HOW TO COMPLETE THIS TASK: Reproduce the rows verbatim, from the line containing "Spezialist für Forschungssynthese" through the line containing "kaçak canlı hayvan ele geçirildi", inclusive of both. Omit the pictures from your answer.

+++ SUPPLIED MATERIAL +++

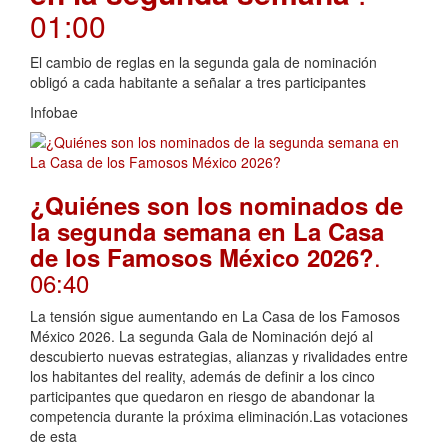
01:00
El cambio de reglas en la segunda gala de nominación
obligó a cada habitante a señalar a tres participantes
Infobae
¿Quiénes son los nominados de
la segunda semana en La Casa
.
de los Famosos México 2026?
06:40
La tensión sigue aumentando en La Casa de los Famosos
México 2026. La segunda Gala de Nominación dejó al
descubierto nuevas estrategias, alianzas y rivalidades entre
los habitantes del reality, además de definir a los cinco
participantes que quedaron en riesgo de abandonar la
competencia durante la próxima eliminación.Las votaciones
de esta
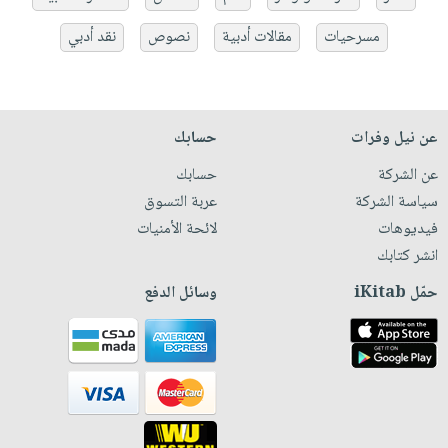
مسرحيات
مقالات أدبية
نصوص
نقد أدبي
عن نيل وفرات
حسابك
عن الشركة
حسابك
سياسة الشركة
عربة التسوق
فيديوهات
لائحة الأمنيات
انشر كتابك
حمّل iKitab
وسائل الدفع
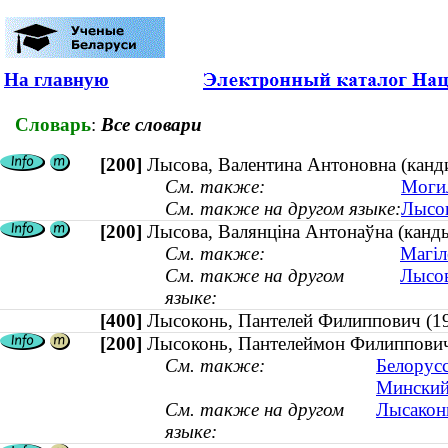
На главную
Словарь
:
Все словари
[200]
Лысова, Валентина Антоновна (канди
См. также:
Могил
См. также на другом языке:
Лысов
[200]
Лысова, Валянціна Антонаўна (кандыд
См. также:
Магіл
См. также на другом
Лысов
языке:
[400]
Лысоконь, Пантелей Филиппович 
[200]
Лысоконь, Пантелеймон Филиппович 
См. также:
Белорусс
Минский
См. также на другом
Лысаконь
языке:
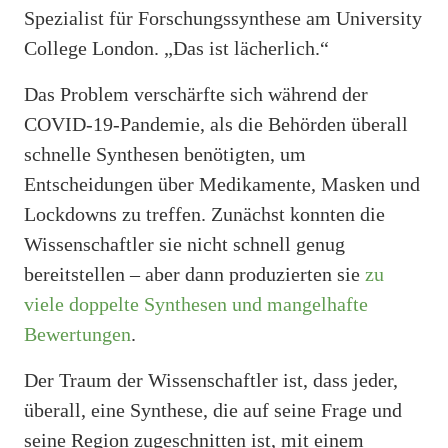
Spezialist für Forschungssynthese am University
College London. „Das ist lächerlich.“
Das Problem verschärfte sich während der
COVID-19-Pandemie, als die Behörden überall
schnelle Synthesen benötigten, um
Entscheidungen über Medikamente, Masken und
Lockdowns zu treffen. Zunächst konnten die
Wissenschaftler sie nicht schnell genug
bereitstellen – aber dann produzierten sie
zu
viele doppelte Synthesen und mangelhafte
Bewertungen
.
Der Traum der Wissenschaftler ist, dass jeder,
überall, eine Synthese, die auf seine Frage und
seine Region zugeschnitten ist, mit einem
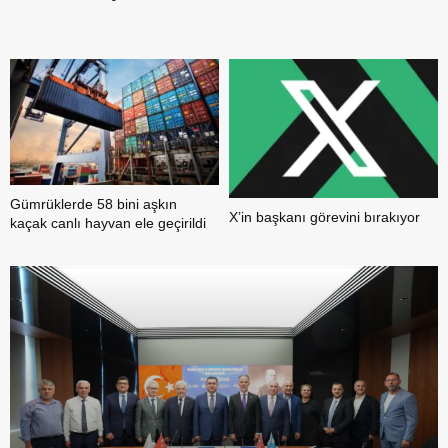
b
Gümrüklerde 58 bini aşkın
X’in başkanı görevini bırakıyor
kaçak canlı hayvan ele geçirildi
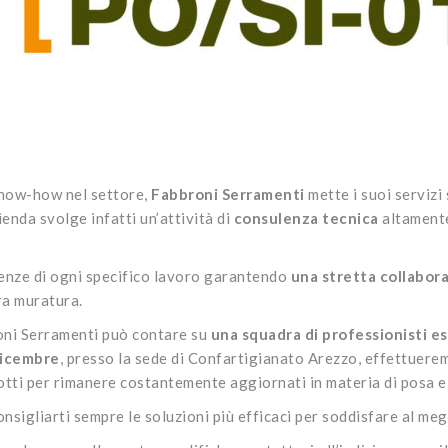
know-how nel settore,
Fabbroni Serramenti
mette i suoi servizi 
ienda svolge infatti un’attività di
consulenza tecnica
altamente
igenze di ogni specifico lavoro garantendo
una stretta collabora
ra muratura.
broni Serramenti può contare su
una squadra di professionisti es
icembre
, presso la sede di Confartigianato Arezzo, effettuer
otti per rimanere costantemente aggiornati in materia di posa 
nsigliarti sempre le soluzioni più efficaci per soddisfare al megl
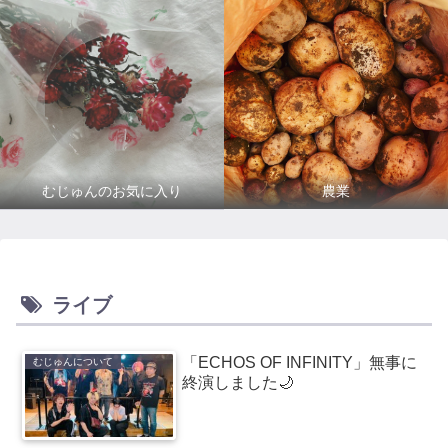
むじゅんのお気に入り
農業
ライブ
「ECHOS OF INFINITY」無事に
むじゅんについて
終演しました🌙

+++

ANSWER:
Spezialist für Forschungssynthese am University
College London. „Das ist lächerlich.“
Das Problem verschärfte sich während der
COVID-19-Pandemie, als die Behörden überall
schnelle Synthesen benötigten, um
Entscheidungen über Medikamente, Masken und
Lockdowns zu treffen. Zunächst konnten die
Wissenschaftler sie nicht schnell genug
bereitstellen – aber dann produzierten sie
zu
viele doppelte Synthesen und mangelhafte
Bewertungen
.
Der Traum der Wissenschaftler ist, dass jeder,
überall, eine Synthese, die auf seine Frage und
seine Region zugeschnitten ist, mit einem
b
Gümrüklerde 58 bini aşkın
X’in başkanı görevini bırakıyor
kaçak canlı hayvan ele geçirildi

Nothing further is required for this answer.